Please go line by line and repeat the data below exactly, with no images.

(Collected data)
· · · ·

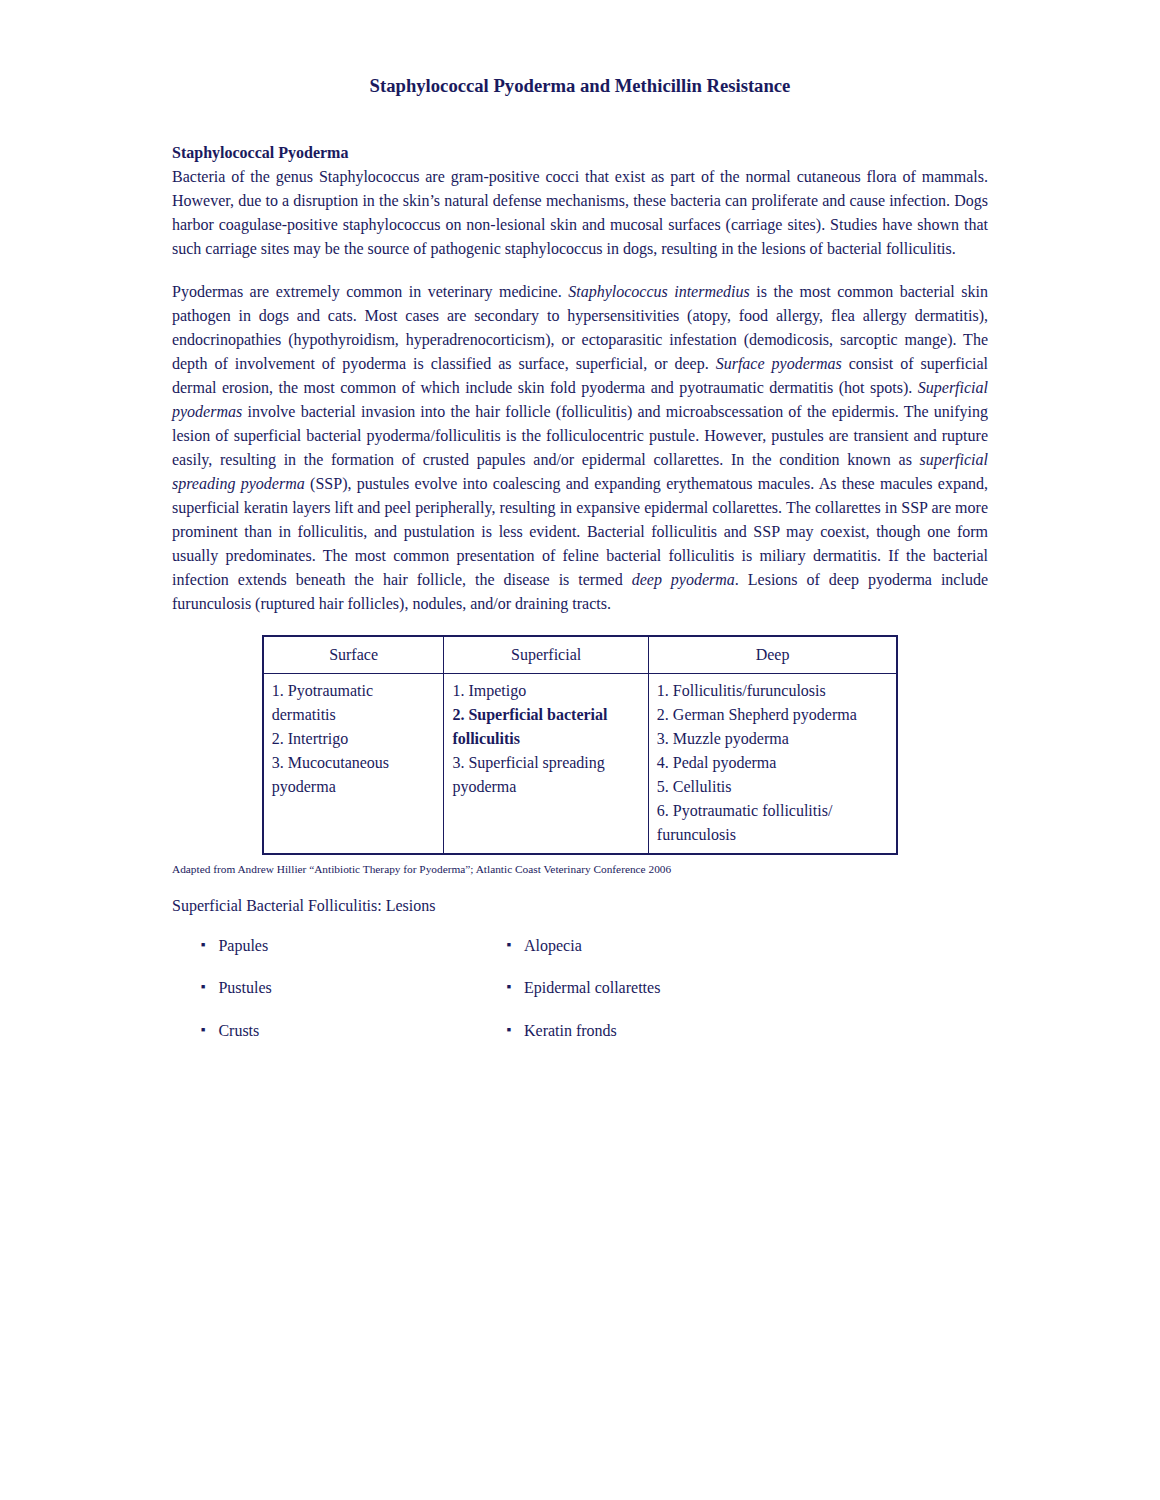Staphylococcal Pyoderma and Methicillin Resistance
Staphylococcal Pyoderma
Bacteria of the genus Staphylococcus are gram-positive cocci that exist as part of the normal cutaneous flora of mammals. However, due to a disruption in the skin’s natural defense mechanisms, these bacteria can proliferate and cause infection. Dogs harbor coagulase-positive staphylococcus on non-lesional skin and mucosal surfaces (carriage sites). Studies have shown that such carriage sites may be the source of pathogenic staphylococcus in dogs, resulting in the lesions of bacterial folliculitis.
Pyodermas are extremely common in veterinary medicine. Staphylococcus intermedius is the most common bacterial skin pathogen in dogs and cats. Most cases are secondary to hypersensitivities (atopy, food allergy, flea allergy dermatitis), endocrinopathies (hypothyroidism, hyperadrenocorticism), or ectoparasitic infestation (demodicosis, sarcoptic mange). The depth of involvement of pyoderma is classified as surface, superficial, or deep. Surface pyodermas consist of superficial dermal erosion, the most common of which include skin fold pyoderma and pyotraumatic dermatitis (hot spots). Superficial pyodermas involve bacterial invasion into the hair follicle (folliculitis) and microabscessation of the epidermis. The unifying lesion of superficial bacterial pyoderma/folliculitis is the folliculocentric pustule. However, pustules are transient and rupture easily, resulting in the formation of crusted papules and/or epidermal collarettes. In the condition known as superficial spreading pyoderma (SSP), pustules evolve into coalescing and expanding erythematous macules. As these macules expand, superficial keratin layers lift and peel peripherally, resulting in expansive epidermal collarettes. The collarettes in SSP are more prominent than in folliculitis, and pustulation is less evident. Bacterial folliculitis and SSP may coexist, though one form usually predominates. The most common presentation of feline bacterial folliculitis is miliary dermatitis. If the bacterial infection extends beneath the hair follicle, the disease is termed deep pyoderma. Lesions of deep pyoderma include furunculosis (ruptured hair follicles), nodules, and/or draining tracts.
| Surface | Superficial | Deep |
| --- | --- | --- |
| 1. Pyotraumatic dermatitis 2. Intertrigo 3. Mucocutaneous pyoderma | 1. Impetigo 2. Superficial bacterial folliculitis 3. Superficial spreading pyoderma | 1. Folliculitis/furunculosis 2. German Shepherd pyoderma 3. Muzzle pyoderma 4. Pedal pyoderma 5. Cellulitis 6. Pyotraumatic folliculitis/ furunculosis |
Adapted from Andrew Hillier “Antibiotic Therapy for Pyoderma”; Atlantic Coast Veterinary Conference 2006
Superficial Bacterial Folliculitis: Lesions
Papules
Pustules
Crusts
Alopecia
Epidermal collarettes
Keratin fronds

· · · ·

◆ **Reply to the exercise**
Staphylococcal Pyoderma and Methicillin Resistance
Staphylococcal Pyoderma
Bacteria of the genus Staphylococcus are gram-positive cocci that exist as part of the normal cutaneous flora of mammals. However, due to a disruption in the skin’s natural defense mechanisms, these bacteria can proliferate and cause infection. Dogs harbor coagulase-positive staphylococcus on non-lesional skin and mucosal surfaces (carriage sites). Studies have shown that such carriage sites may be the source of pathogenic staphylococcus in dogs, resulting in the lesions of bacterial folliculitis.
Pyodermas are extremely common in veterinary medicine. Staphylococcus intermedius is the most common bacterial skin pathogen in dogs and cats. Most cases are secondary to hypersensitivities (atopy, food allergy, flea allergy dermatitis), endocrinopathies (hypothyroidism, hyperadrenocorticism), or ectoparasitic infestation (demodicosis, sarcoptic mange). The depth of involvement of pyoderma is classified as surface, superficial, or deep. Surface pyodermas consist of superficial dermal erosion, the most common of which include skin fold pyoderma and pyotraumatic dermatitis (hot spots). Superficial pyodermas involve bacterial invasion into the hair follicle (folliculitis) and microabscessation of the epidermis. The unifying lesion of superficial bacterial pyoderma/folliculitis is the folliculocentric pustule. However, pustules are transient and rupture easily, resulting in the formation of crusted papules and/or epidermal collarettes. In the condition known as superficial spreading pyoderma (SSP), pustules evolve into coalescing and expanding erythematous macules. As these macules expand, superficial keratin layers lift and peel peripherally, resulting in expansive epidermal collarettes. The collarettes in SSP are more prominent than in folliculitis, and pustulation is less evident. Bacterial folliculitis and SSP may coexist, though one form usually predominates. The most common presentation of feline bacterial folliculitis is miliary dermatitis. If the bacterial infection extends beneath the hair follicle, the disease is termed deep pyoderma. Lesions of deep pyoderma include furunculosis (ruptured hair follicles), nodules, and/or draining tracts.
| Surface | Superficial | Deep |
| --- | --- | --- |
| 1. Pyotraumatic dermatitis 2. Intertrigo 3. Mucocutaneous pyoderma | 1. Impetigo 2. Superficial bacterial folliculitis 3. Superficial spreading pyoderma | 1. Folliculitis/furunculosis 2. German Shepherd pyoderma 3. Muzzle pyoderma 4. Pedal pyoderma 5. Cellulitis 6. Pyotraumatic folliculitis/ furunculosis |
Adapted from Andrew Hillier “Antibiotic Therapy for Pyoderma”; Atlantic Coast Veterinary Conference 2006
Superficial Bacterial Folliculitis: Lesions
Papules
Pustules
Crusts
Alopecia
Epidermal collarettes
Keratin fronds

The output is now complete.